Monday, June 17, 2019

Wean Foundation awards $98K in Neighborhood SUCCESS grants

Published: 2/27/17 @ 12:00

Staff report


The Raymond John Wean Foundation recently awarded $98,988 in 2017 Neighborhood SUCCESS grants to 30 resident-led organizations seeking to transform their neighborhoods and communities.

Neighborhood SUCCESS is a program that supports grass-roots organizations seeking to develop resident participation and leadership, promote communication and collaboration among residents and build on current resources in the community.

Neighborhood SUCCESS provides annual grants of $500 to $5,000 to projects aligned with the foundation’s strategic priorities of community revitalization, economic opportunity, educational opportunity and public service leadership.

“Neighborhood SUCCESS grantees are driving positive change in Warren and Youngstown,” said Corrie Adams, the foundation’s program officer. “The projects engage residents in creating and implementing real solutions for their neighborhoods and develop leadership skills and expand capacity within their groups.”

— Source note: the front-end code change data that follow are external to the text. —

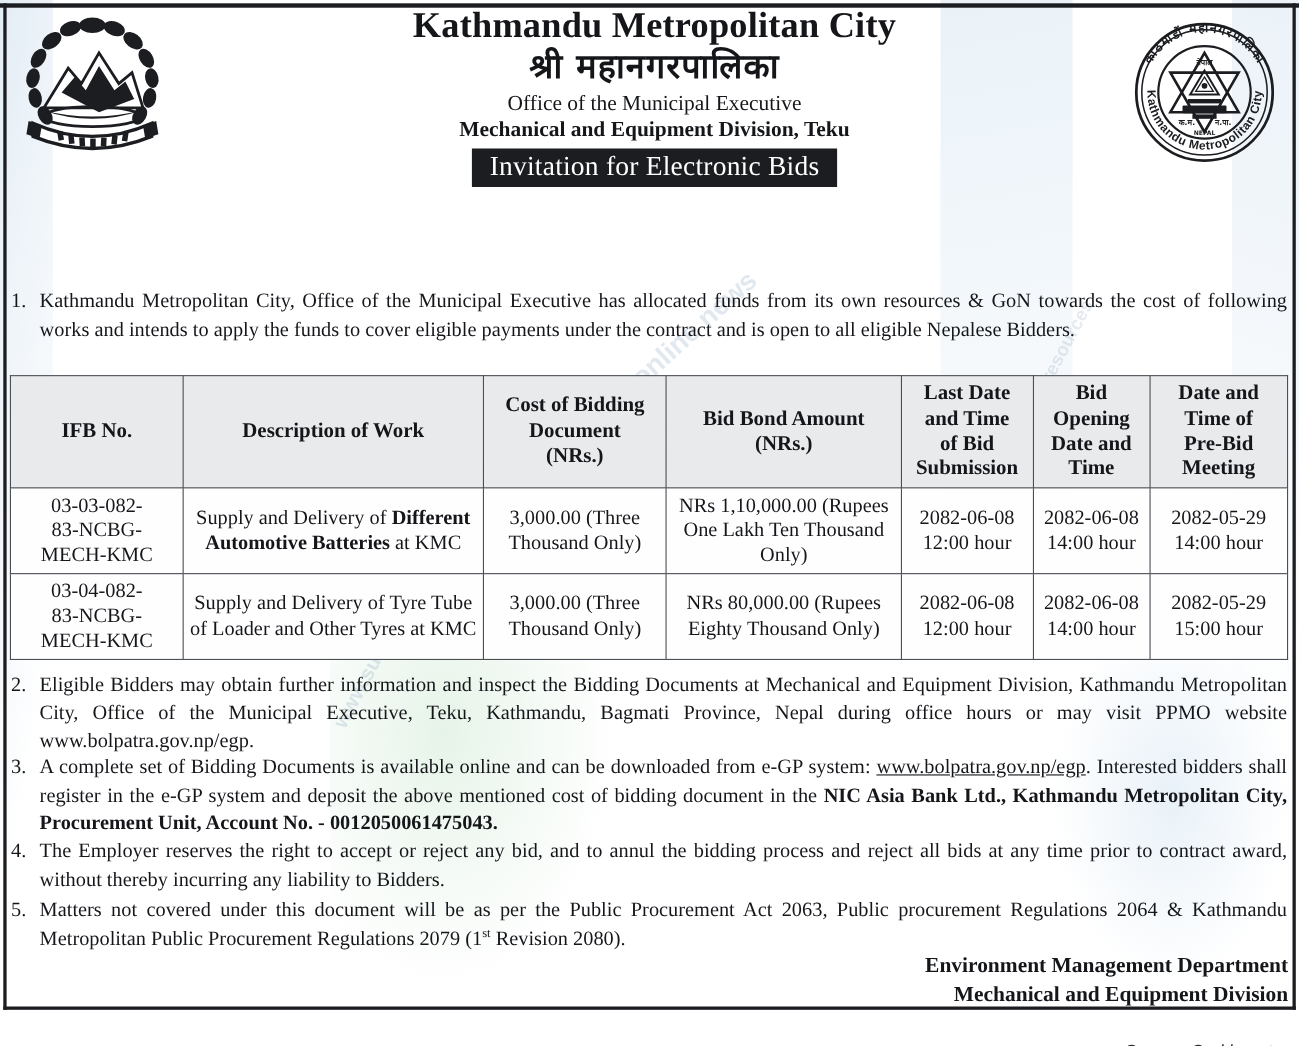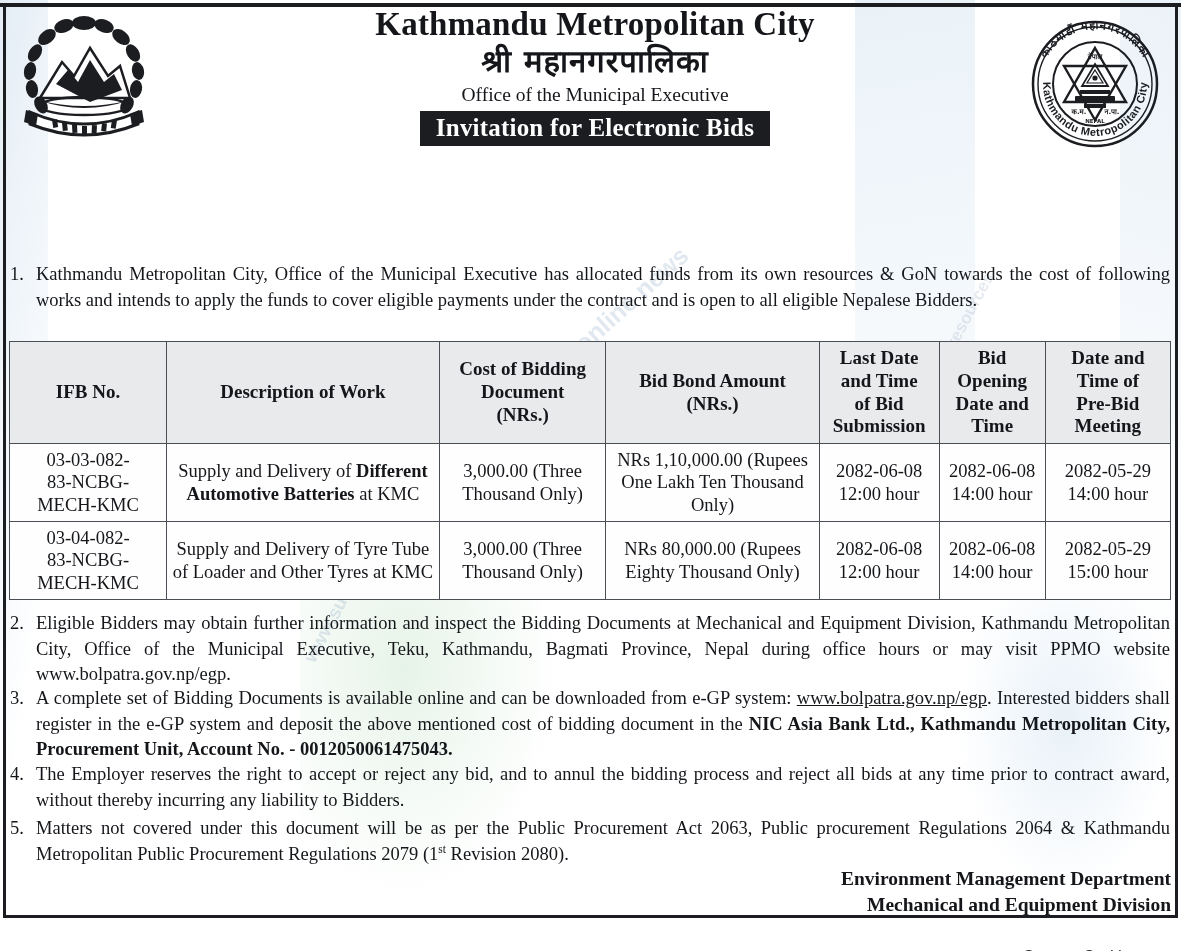"Mechanical and Equipment Division, Teku" div.org-line3 { html: none -> <div>Mechanical and Equipment Division, Teku</div> }
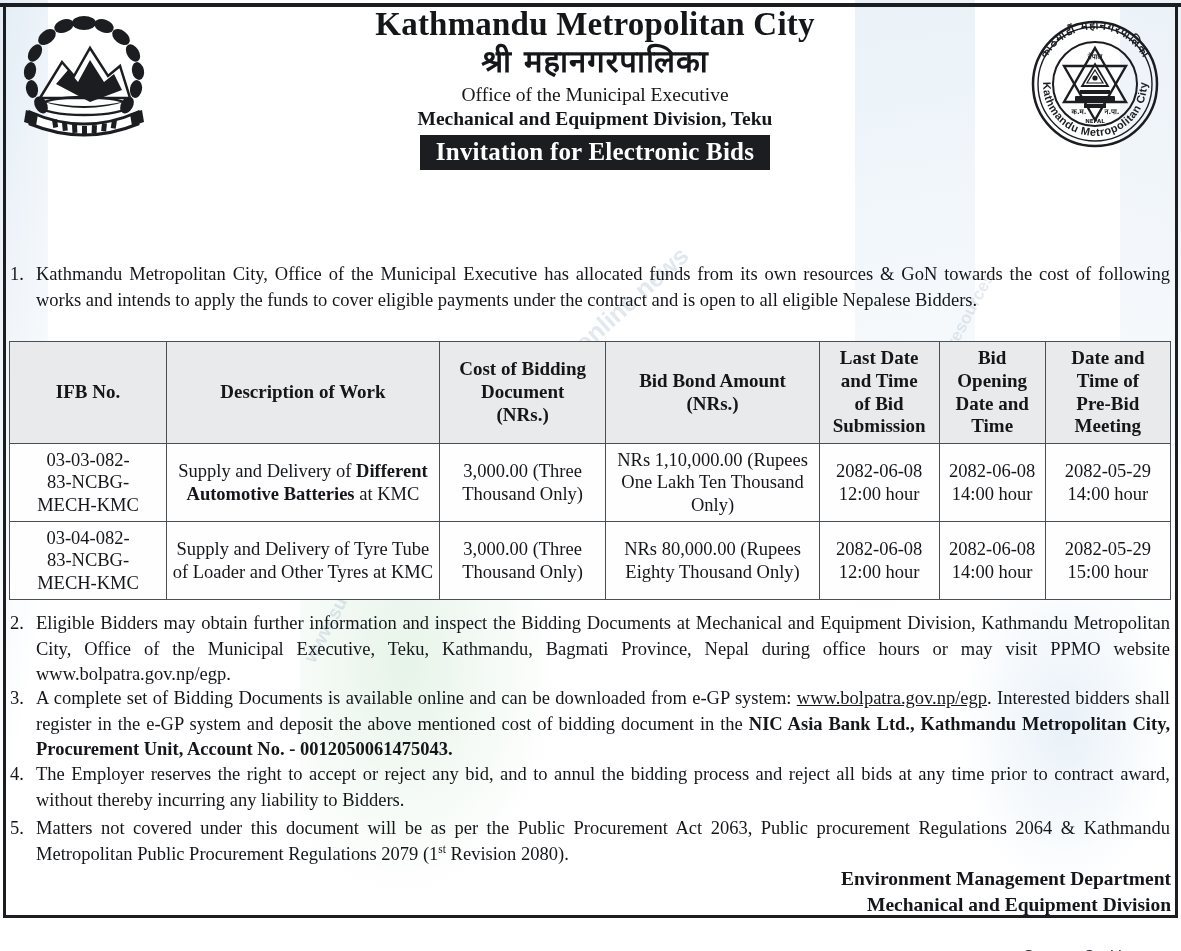"Invitation for Electronic Bids" .banner { font-weight: 700 -> 400 }
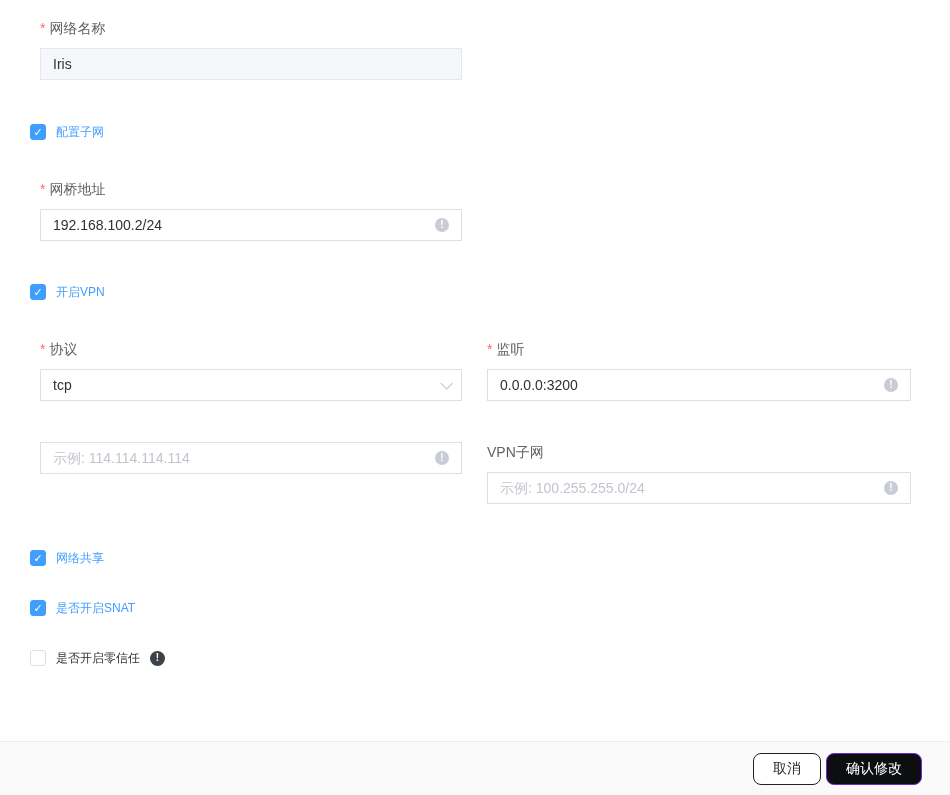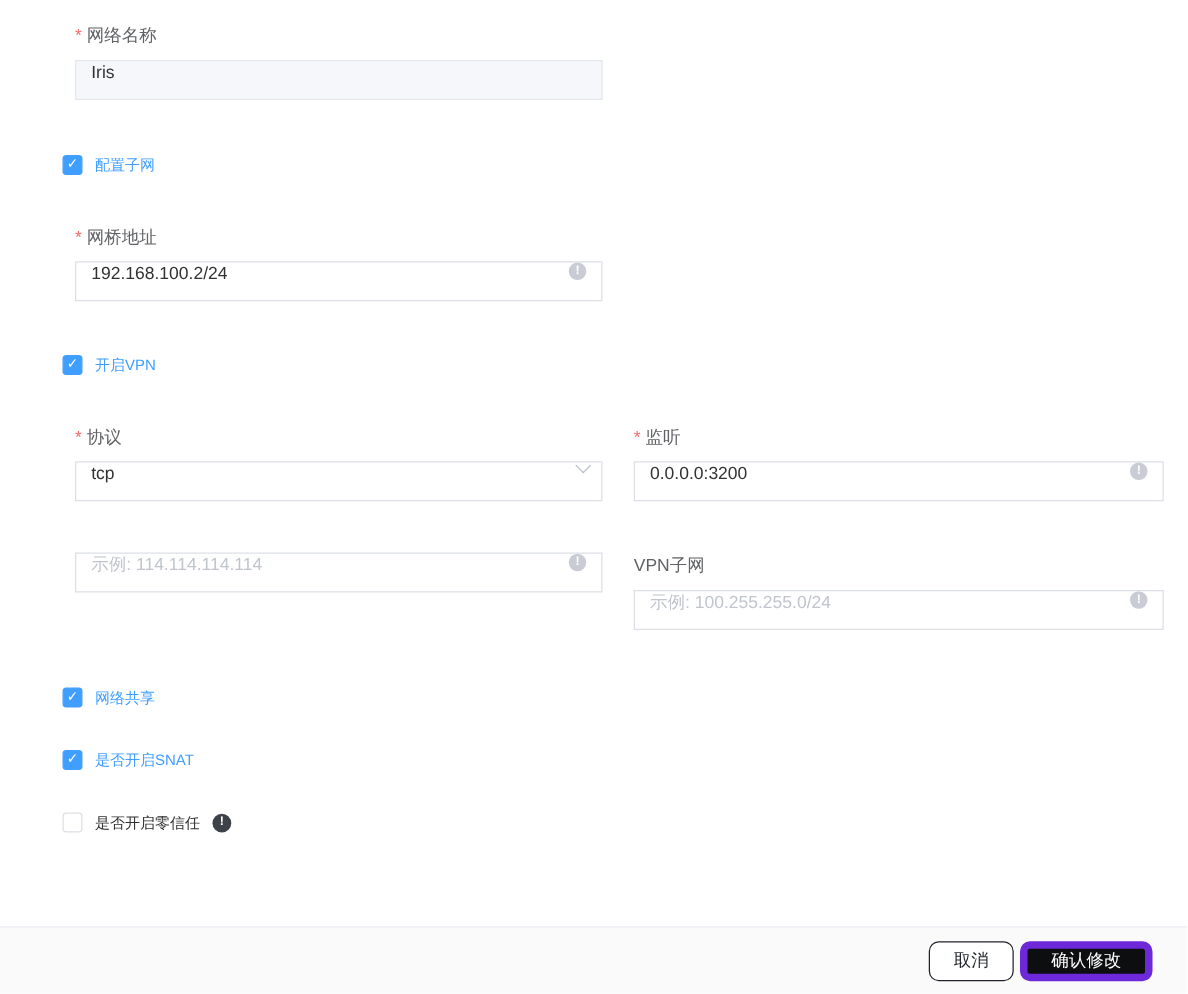"* 网络名称" .dlg-body { margin-left: 20px -> none }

Organizations seeking grants participate in a process that includes an orientation, technical assistance workshops and interviews.

Funding decisions are made by a council composed of residents from Warren and Youngstown. Those seeking grants must match the amount they are seeking with volunteer labor, cash and in-kind donations.

Among the 2017 grantees is the Urban Farm Cooperative in Warren. The project will create viable agricultural co-ops for farmers to explore crops and services that increase economic opportunity for those with disabilities.

These opportunities will serve a dual purpose for participants by increasing independence and providing a more intensely developed skill set.

In Youngstown, YSUScape seeks to engage local artists and students in creating murals at designated public art sites across the city.

The project will include five to 10 art installations in downtown Youngstown in an effort to promote a more vibrant, artistic community in highly trafficked areas, Adams said.